Monday, August 19, 2013
Nicholas Reid reflects in essay form on general matters and ideas related to literature, history, popular culture and the arts. You are free to agree or disagree with him.
Here’s one of those odd things, which you re-visit and re-interpret in adulthood after a first encounter in childhood.
In the mid-1950s, when I was four or five years old, I remember there was a popular piece of orchestral music, which received a lot of play on the radio. I did not know the name of this piece of music, but I do know that (to use a childish piece of vocabulary) I found it “creepy” and unsettling. It had a sort of shimmering effect in the string section, and a male choir singing wordlessly but (as I interpreted it) malignly, as well as a forlorn and somewhat cracked member of the brass section playing along in solo.
It wasn’t quite the realm of nightmare, but almost. At the age of 4,5,6 or 7, it was not the type of music I wanted to hear as I was going to bed.
Flash forward fifty-plus years. I visited Canada briefly a couple of months ago and remember one evening there, looking through the window of my host’s house and seeing a spectacular sunset. At once the words Canadian Sunset came into my head. This was not the tune that had unsettled me as a child. I remembered both the title and the tune Canadian Sunset from my childhood. So, fooling around on Youtube, I found the recording of it that Hugo Winterhalter and his orchestra made in 1956 and listened to a piece of cheesy pop romanticism that I hadn’t heard since I was a kid.
But, while on-line, I saw there were other pieces of “easy listening” 50s pop available near the one I was listening to – so I decided to try some. And, by pure chance, the first I heard was the one that unsettled me so long ago and whose name I did not know. It turned out to be Lisbon Antigua, recorded by Nelson Riddle and his orchestra, also in 1956. Heard by my adult ears, it is no more than chintzy mid-1950s wallpaper muzak, adapted from a Portuguese original (which I also watched on line). Basically kitsch and nothing to get worried about.
So what had I found “creepy” about it as a child? I really don’t know, and I don’t think I was a particularly nervous kid. Maybe those shimmering strings sounded to a 4-year-old like midnight music or music that would be heard in a scary film. Maybe I was unnerved that adults made wordless noises. But I really do not know. All I know is that something trite and harmless had frightened me.
I must tell a similar story related to another medium.
As children, my brother (18 months older than I am) and I regularly visited the local flea-house on Saturday afternoons to see a “picture”. (We never used the terms “movie”, “cinema” or “film”). This was just before television closed all the suburban picture theatres down.

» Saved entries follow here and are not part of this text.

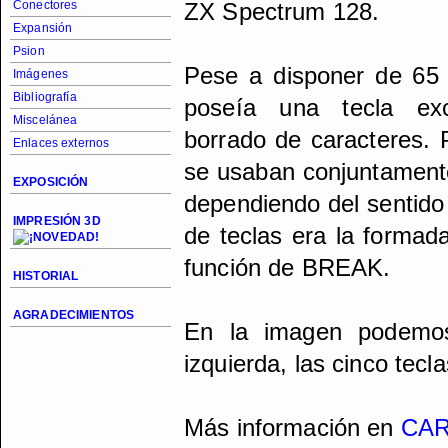
Conectores
ZX Spectrum 128.
Expansión
Psion
Pese a disponer de 65 
Imágenes
Bibliografía
poseía una tecla exc
Miscelánea
borrado de caracteres. 
Enlaces externos
se usaban conjuntamente
EXPOSICIÓN
dependiendo del sentido
IMPRESIÓN 3D
de teclas era la formad
función de BREAK.
HISTORIAL
AGRADECIMIENTOS
En la imagen podemos
izquierda, las cinco tecl
Más información en
CAR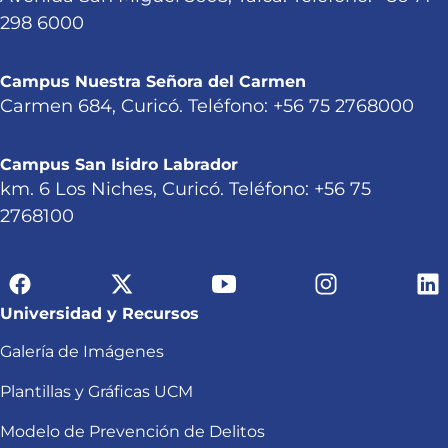
298 6000
Campus Nuestra Señora del Carmen
Carmen 684, Curicó. Teléfono: +56 75 2768000
Campus San Isidro Labrador
km. 6 Los Niches, Curicó. Teléfono: +56 75
2768100
Universidad y Recursos
Galería de Imágenes
Plantillas y Gráficas UCM
Modelo de Prevención de Delitos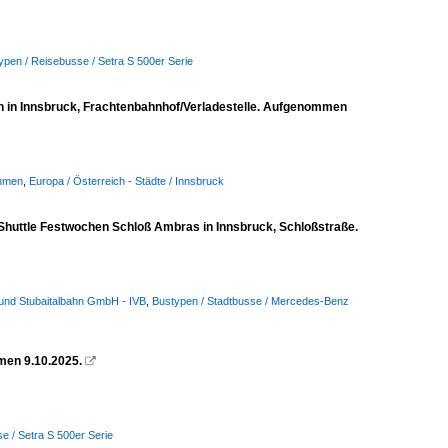
ypen / Reisebusse / Setra S 500er Serie
n in Innsbruck, Frachtenbahnhof/Verladestelle. Aufgenommen
ehmen
,
Europa / Österreich - Städte / Innsbruck
 Shuttle Festwochen Schloß Ambras in Innsbruck, Schloßstraße.
e und Stubaitalbahn GmbH - IVB
,
Bustypen / Stadtbusse / Mercedes-Benz
men 9.10.2025.

e / Setra S 500er Serie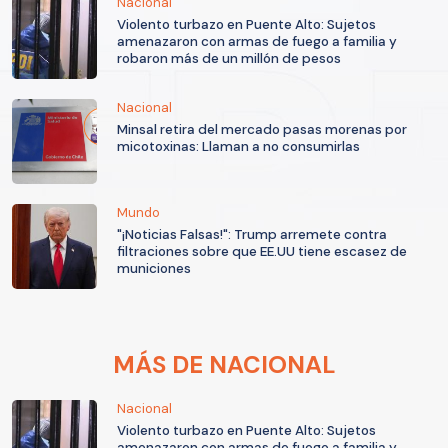
Nacional
Violento turbazo en Puente Alto: Sujetos
amenazaron con armas de fuego a familia y
robaron más de un millón de pesos
Nacional
Minsal retira del mercado pasas morenas por
micotoxinas: Llaman a no consumirlas
Mundo
"¡Noticias Falsas!": Trump arremete contra
filtraciones sobre que EE.UU tiene escasez de
municiones
MÁS DE NACIONAL
Nacional
Violento turbazo en Puente Alto: Sujetos
amenazaron con armas de fuego a familia y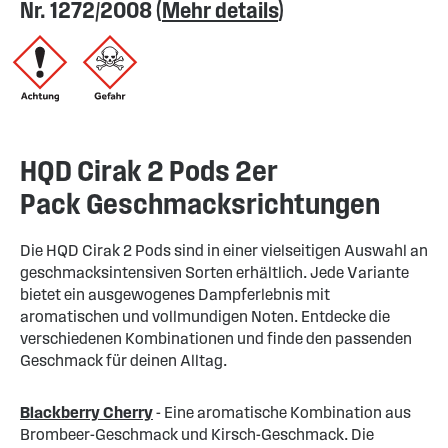
Nr. 1272/2008 (
Mehr details
)
HQD Cirak 2 Pods 2er
Pack Geschmacksrichtungen
Die HQD Cirak 2 Pods sind in einer vielseitigen Auswahl an
geschmacksintensiven Sorten erhältlich. Jede Variante
bietet ein ausgewogenes Dampferlebnis mit
aromatischen und vollmundigen Noten. Entdecke die
verschiedenen Kombinationen und finde den passenden
Geschmack für deinen Alltag.
Blackberry Cherry
- Eine aromatische Kombination aus
Brombeer-Geschmack und Kirsch-Geschmack. Die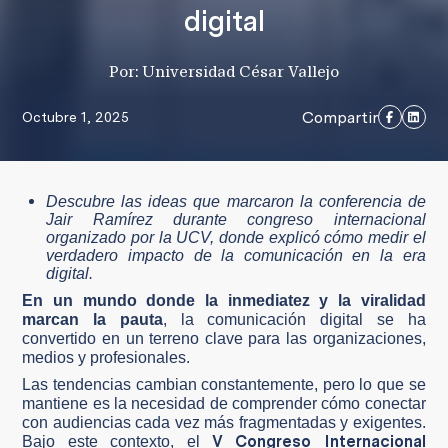
digital
Por: Universidad César Vallejo
Compartir
Octubre 1, 2025
Descubre las ideas que marcaron la conferencia de
Jair Ramírez durante congreso internacional
organizado por la UCV, donde explicó cómo medir el
verdadero impacto de la comunicación en la era
digital.
En un mundo donde la inmediatez y la viralidad
marcan la pauta
, la comunicación digital se ha
convertido en un terreno clave para las organizaciones,
medios y profesionales.
Las tendencias cambian constantemente, pero lo que se
mantiene es la necesidad de comprender cómo conectar
con audiencias cada vez más fragmentadas y exigentes.
V Congreso Internacional
Bajo este contexto, el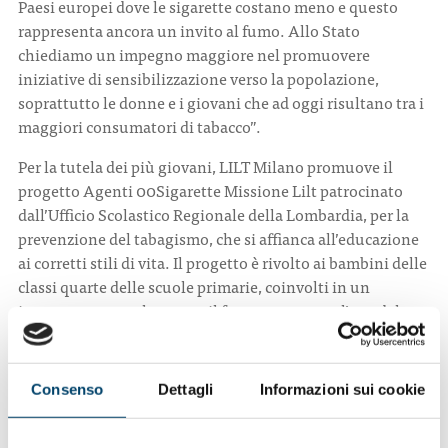
Paesi europei dove le sigarette costano meno e questo
rappresenta ancora un invito al fumo. Allo Stato
chiediamo un impegno maggiore nel promuovere
iniziative di sensibilizzazione verso la popolazione,
soprattutto le donne e i giovani che ad oggi risultano tra i
maggiori consumatori di tabacco”.
Per la tutela dei più giovani, LILT Milano promuove il
progetto Agenti 00Sigarette Missione Lilt patrocinato
dall’Ufficio Scolastico Regionale della Lombardia, per la
prevenzione del tabagismo, che si affianca all’educazione
ai corretti stili di vita. Il progetto è rivolto ai bambini delle
classi quarte delle scuole primarie, coinvolti in un
impegno personale contro il fumo, attraverso l’uso del
linguaggio teatrale e di materiali di sensibilizzazione.
La prevenzione primaria è fondamentale per raddoppiare i
Consenso
Dettagli
Informazioni sui cookie
risultati ottenuti negli ultimi 17 anni dove le guarigioni
da tumore sono aumentate del 14 per cento. “Questi
numeri sono riconducibili non solo all’evoluzione delle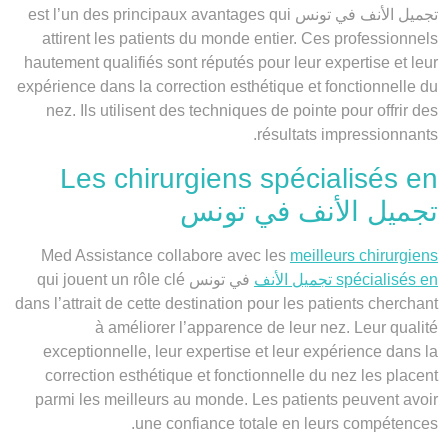
تجميل الأنف في تونس est l’un des principaux avantages qui
attirent les patients du monde entier. Ces professionnels
hautement qualifiés sont réputés pour leur expertise et leur
expérience dans la correction esthétique et fonctionnelle du
nez. Ils utilisent des techniques de pointe pour offrir des
résultats impressionnants.
Les chirurgiens spécialisés en
تجميل الأنف في تونس
Med Assistance collabore avec les
meilleurs chirurgiens
spécialisés en تجميل الأنف
في تونس qui jouent un rôle clé
dans l’attrait de cette destination pour les patients cherchant
à améliorer l’apparence de leur nez. Leur qualité
exceptionnelle, leur expertise et leur expérience dans la
correction esthétique et fonctionnelle du nez les placent
parmi les meilleurs au monde. Les patients peuvent avoir
une confiance totale en leurs compétences.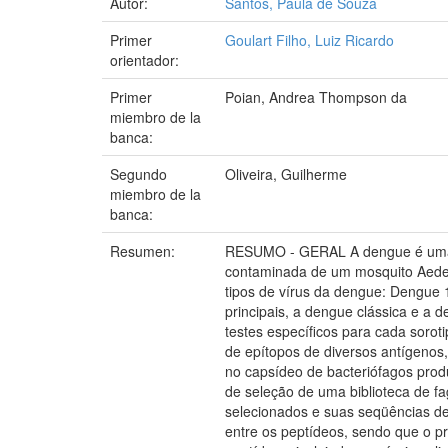
Autor:
Santos, Paula de Souza
Primer
Goulart Filho, Luiz Ricardo
orientador:
Primer
Poian, Andrea Thompson da
miembro de la
banca:
Segundo
Oliveira, Guilherme
miembro de la
banca:
Resumen:
RESUMO - GERAL A dengue é uma do
contaminada de um mosquito Aedes 
tipos de vírus da dengue: Dengue 
principais, a dengue clássica e a 
testes específicos para cada soro
de epítopos de diversos antígenos
no capsídeo de bacteriófagos produ
de seleção de uma biblioteca de fa
selecionados e suas seqüências de 
entre os peptídeos, sendo que o p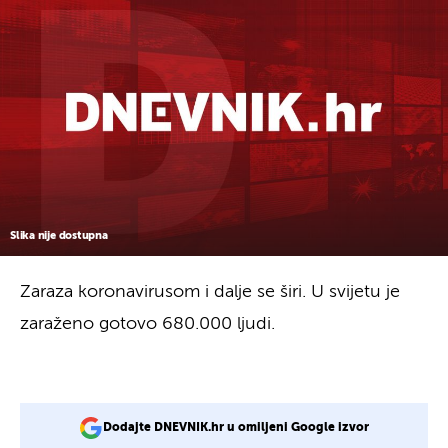
Slika nije dostupna
Zaraza koronavirusom i dalje se širi. U svijetu je
zaraženo gotovo 680.000 ljudi.
Dodajte DNEVNIK.hr u omiljeni Google izvor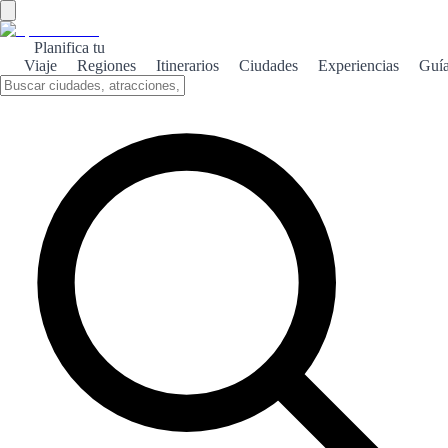
Planifica tu
Viaje
Regiones
Itinerarios
Ciudades
Experiencias
Guí
Cedeira Natural
Cedeira, un paraíso natural en la costa gallega, ofrece paisajes
impresionantes, playas vírgenes y una rica biodiversidad que cautiva
a los amantes de la naturaleza.
Sobre el tema
Cedeira, situado en la costa norte de España, es un destino ideal para
los amantes de la naturaleza. Sus acantilados impresionantes y sus
playas de arena fina, como la Playa de Cedeira, son perfectos para
disfrutar del sol y el mar. El entorno natural de Cedeira no solo se
limita a sus costas. El Parque Natural de las Fragas do Eume,
cercano a la localidad, ofrece rutas de senderismo entre bosques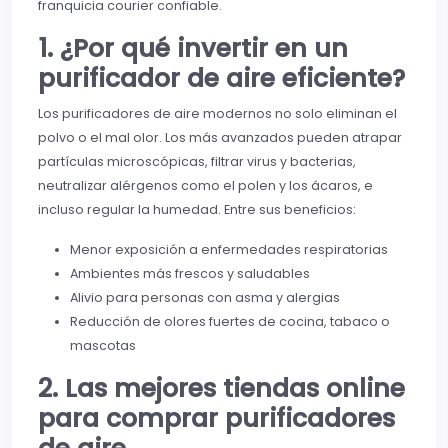
franquicia courier confiable.
1. ¿Por qué invertir en un
purificador de aire eficiente?
Los purificadores de aire modernos no solo eliminan el
polvo o el mal olor. Los más avanzados pueden atrapar
partículas microscópicas, filtrar virus y bacterias,
neutralizar alérgenos como el polen y los ácaros, e
incluso regular la humedad. Entre sus beneficios:
Menor exposición a enfermedades respiratorias
Ambientes más frescos y saludables
Alivio para personas con asma y alergias
Reducción de olores fuertes de cocina, tabaco o
mascotas
2. Las mejores tiendas online
para comprar purificadores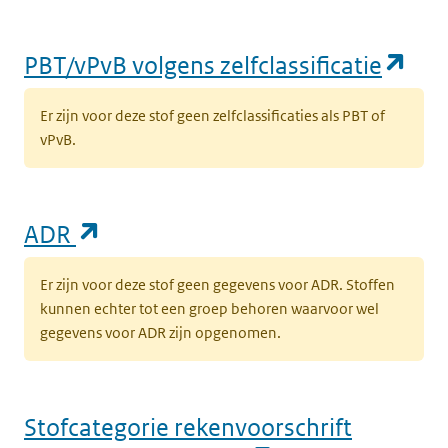
(op
PBT/vPvB volgens zelfclassificatie
Er zijn voor deze stof geen zelfclassificaties als PBT of
vPvB.
(opent in een nieuw tabblad)
ADR
Er zijn voor deze stof geen gegevens voor ADR. Stoffen
kunnen echter tot een groep behoren waarvoor wel
gegevens voor ADR zijn opgenomen.
Stofcategorie rekenvoorschrift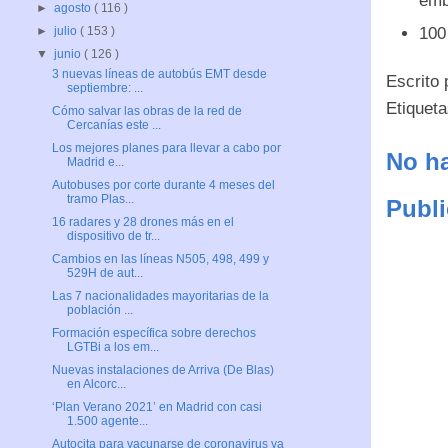
emb
►
agosto
( 116 )
100 
►
julio
( 153 )
▼
junio
( 126 )
3 nuevas líneas de autobús EMT desde
Escrito
septiembre: ...
Etiquet
Cómo salvar las obras de la red de
Cercanías este ...
Los mejores planes para llevar a cabo por
No ha
Madrid e...
Autobuses por corte durante 4 meses del
tramo Plas...
Publi
16 radares y 28 drones más en el
dispositivo de tr...
Cambios en las líneas N505, 498, 499 y
529H de aut...
Las 7 nacionalidades mayoritarias de la
población ...
Formación específica sobre derechos
LGTBi a los em...
Nuevas instalaciones de Arriva (De Blas)
en Alcorc...
‘Plan Verano 2021’ en Madrid con casi
1.500 agente...
Autocita para vacunarse de coronavirus ya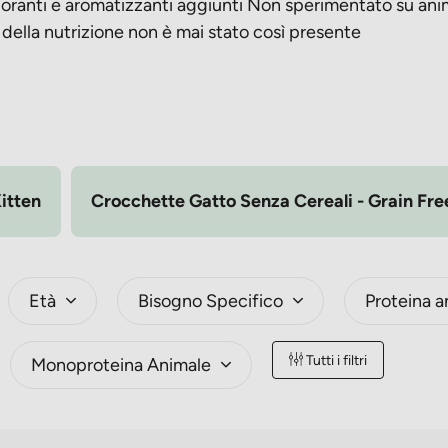
loranti e aromatizzanti aggiunti Non sperimentato su anim
della nutrizione non è mai stato così presente
itten
Crocchette Gatto Senza Cereali - Grain Fre
Età
Bisogno Specifico
Proteina a
Tutti i filtri
Monoproteina Animale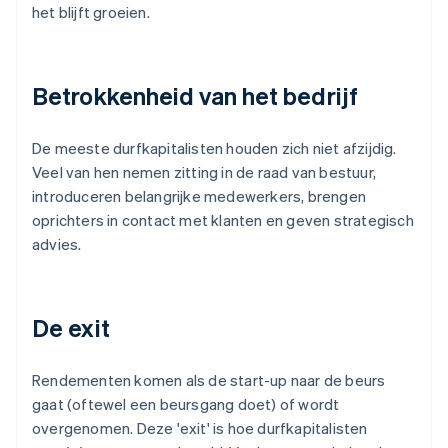
het blijft groeien.
Betrokkenheid van het bedrijf
De meeste durfkapitalisten houden zich niet afzijdig.
Veel van hen nemen zitting in de raad van bestuur,
introduceren belangrijke medewerkers, brengen
oprichters in contact met klanten en geven strategisch
advies.
De exit
Rendementen komen als de start-up naar de beurs
gaat (oftewel een beursgang doet) of wordt
overgenomen. Deze 'exit' is hoe durfkapitalisten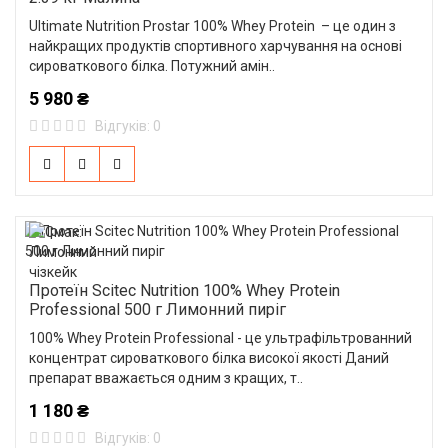
Ultimate Nutrition Prostar 100% Whey Protein – це один з
найкращих продуктів спортивного харчування на основі
сироваткового білка. Потужний амін..
5 980 ₴
Відгуків: 0
Протеїн Scitec Nutrition 100% Whey Protein
Professional 500 г Лимонний пиріг
100% Whey Protein Professional - це ультрафільтрованний
концентрат сироваткового білка високої якості Даний
препарат вважається одним з кращих, т..
1 180 ₴
Відгуків: 0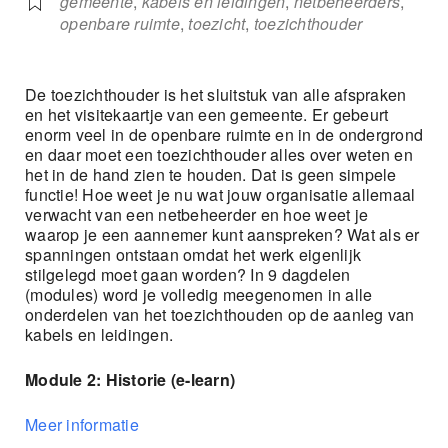
gemeente
,
kabels en leidingen
,
netbeheerders
,
openbare ruimte
,
toezicht
,
toezichthouder
De toezichthouder is het sluitstuk van alle afspraken
en het visitekaartje van een gemeente. Er gebeurt
enorm veel in de openbare ruimte en in de ondergrond
en daar moet een toezichthouder alles over weten en
het in de hand zien te houden. Dat is geen simpele
functie! Hoe weet je nu wat jouw organisatie allemaal
verwacht van een netbeheerder en hoe weet je
waarop je een aannemer kunt aanspreken? Wat als er
spanningen ontstaan omdat het werk eigenlijk
stilgelegd moet gaan worden? In 9 dagdelen
(modules) word je volledig meegenomen in alle
onderdelen van het toezichthouden op de aanleg van
kabels en leidingen.
Module 2: Historie (e-learn)
Meer informatie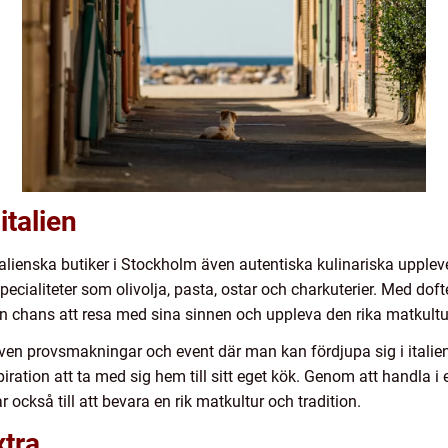
talien
lienska butiker i Stockholm även autentiska kulinariska uppleve
pecialiteter som olivolja, pasta, ostar och charkuterier. Med dof
n chans att resa med sina sinnen och uppleva den rika matkultur
ven provsmakningar och event där man kan fördjupa sig i italie
iration att ta med sig hem till sitt eget kök. Genom att handla i 
 också till att bevara en rik matkultur och tradition.
xtra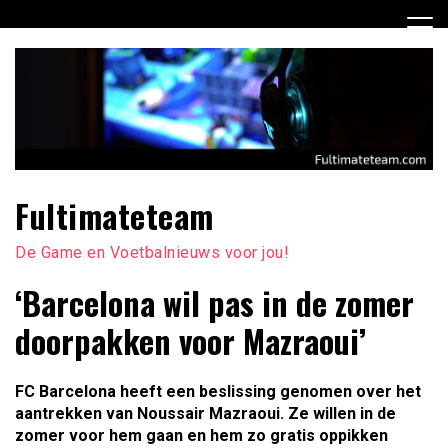
Ga
naar
de
inhoud
Fultimateteam
De Game en Voetbalnieuws voor jou!
‘Barcelona wil pas in de zomer
doorpakken voor Mazraoui’
FC Barcelona heeft een beslissing genomen over het
aantrekken van Noussair Mazraoui. Ze willen in de
zomer voor hem gaan en hem zo gratis oppikken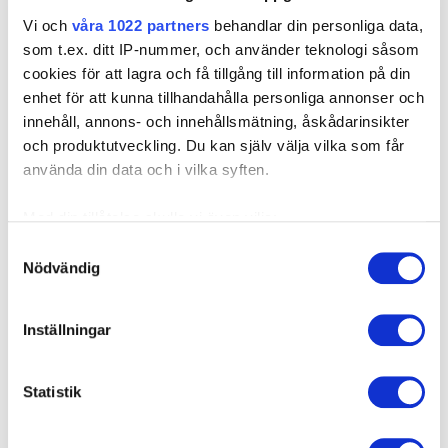
skruvmontering och minskar störningar i
Vi och
våra 1022 partners
behandlar din personliga data,
produktionen.
som t.ex. ditt IP-nummer, och använder teknologi såsom
cookies för att lagra och få tillgång till information på din
enhet för att kunna tillhandahålla personliga annonser och
innehåll, annons- och innehållsmätning, åskådarinsikter
och produktutveckling. Du kan själv välja vilka som får
använda din data och i vilka syften.
Kostnadsfria webinarier inom
Med din tillåtelse skulle vi även vilja:
infästningsteknik – Anmäl dig nu
Samla in information om din geografiska plats som
Samtyckesval
Nödvändig
kan ha en noggrannhet på upp till flera meter
De digitala EJOT Expert Dagarna ger dig en
Identifiera din enhet genom att aktivt skanna den för
överblick över direktinfästning i termoplaster,
specifika kännetecken (fingeravtryck)
härdplaster samt i stål, aluminium och
Inställningar
Ta reda på mer om hur dina personliga uppgifter
magnesium. Den engelskspråkiga
behandlas och ställ in dina preferenser i
detaljsektionen
.
utbildningsserien online som äger rum den första
Visa nyhetsarkivet ⟶
Statistik
Du kan ändra eller dra tillbaka ditt samtycke när som
tisdagen varje månad, innehåller
helst från cookie-förklaringen.
konstruktionsriktlinjer och liveberäkningar för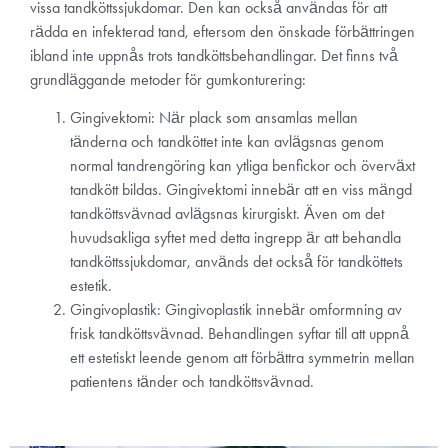
vissa tandköttssjukdomar. Den kan också användas för att
rädda en infekterad tand, eftersom den önskade förbättringen
ibland inte uppnås trots tandköttsbehandlingar. Det finns två
grundläggande metoder för gumkonturering:
Gingivektomi: När plack som ansamlas mellan
tänderna och tandköttet inte kan avlägsnas genom
normal tandrengöring kan ytliga benfickor och överväxt
tandkött bildas. Gingivektomi innebär att en viss mängd
tandköttsvävnad avlägsnas kirurgiskt. Även om det
huvudsakliga syftet med detta ingrepp är att behandla
tandköttssjukdomar, används det också för tandköttets
estetik.
Gingivoplastik: Gingivoplastik innebär omformning av
frisk tandköttsvävnad. Behandlingen syftar till att uppnå
ett estetiskt leende genom att förbättra symmetrin mellan
patientens tänder och tandköttsvävnad.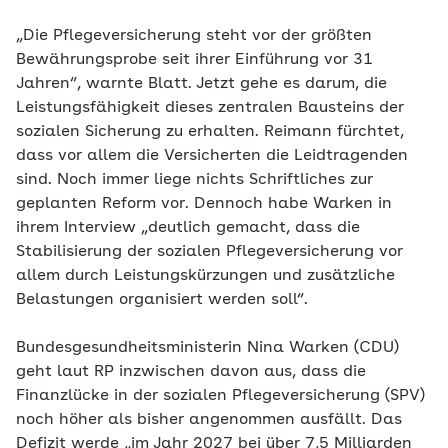
Kompetenzzentrum Internationale Pflege (KiP) seit
„Die Pflegeversicherung steht vor der größten
Herbst 2025…
Bewährungsprobe seit ihrer Einführung vor 31
Jahren“, warnte Blatt. Jetzt gehe es darum, die
Leistungsfähigkeit dieses zentralen Bausteins der
sozialen Sicherung zu erhalten. Reimann fürchtet,
dass vor allem die Versicherten die Leidtragenden
sind. Noch immer liege nichts Schriftliches zur
geplanten Reform vor. Dennoch habe Warken in
ihrem Interview „deutlich gemacht, dass die
Stabilisierung der sozialen Pflegeversicherung vor
allem durch Leistungskürzungen und zusätzliche
Belastungen organisiert werden soll“.
Bundesgesundheitsministerin Nina Warken (CDU)
geht laut RP inzwischen davon aus, dass die
Finanzlücke in der sozialen Pflegeversicherung (SPV)
noch höher als bisher angenommen ausfällt. Das
Defizit werde „im Jahr 2027 bei über 7,5 Milliarden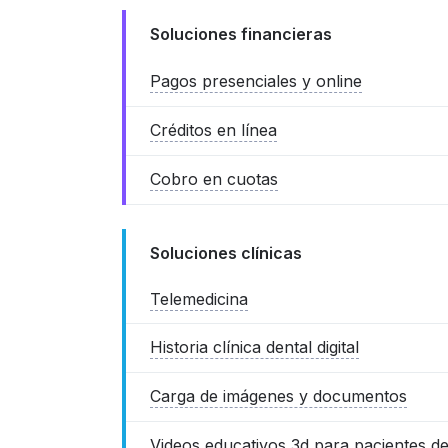
Soluciones financieras
Pagos presenciales y online
Créditos en línea
Cobro en cuotas
Soluciones clínicas
Telemedicina
Historia clínica dental digital
Carga de imágenes y documentos
Videos educativos 3d para pacientes de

One afternoon, before the big feature, we saw something really horrible.
In a short subject called Hurry, Hurry, there was this fat old man with a horrible whiney voice who got into a dangerous car chase, with wailing sirens as police chased him and the strong possibility that somebody was going to get injured or killed. It had us on the edge of our seats. It took a long time for us to calm down, and we were totally mystified that this awful film concluded with a young woman looking straight to camera and saying that the man was her uncle and that she loved him.
We had found it terrifying.
About twenty years later I saw this short subject again. It turned out to be eight minutes extracted from the 1941 comedy Never Give a Sucker an Even Break, starring the whiney fat old man W.C.Fields. It was of course meant to be funny, a car chase with all the improbabilities of driving the wrong way up a one-way tunnel, getting entangled with the ladder of a passing fire-engine, making pedestrians scatter in all directions as cars raced through, and so forth. Your standard funny (i.e. desperately unfunny) car-chase fare.
One thing I would note is that you never can tell what will frighten or impress children. Harmless stuff can be unsettling, while they don’t turn a hair at what adults regard as really frightening stuff.
More to the point, though, and especially with regard to the short film, which we misapprehended, children haven’t yet learnt the codes and conventions of different entertainment genres. A grown-up knows that a crazy and improbable car-chase is more fantasy than reality. For a child it is reality, and in reality a crazy car-chase would probably end in injury or death. Understood this way, the child’s vision is more acute than the adult’s.
And maybe mid-50s pop romanticism really is creepy.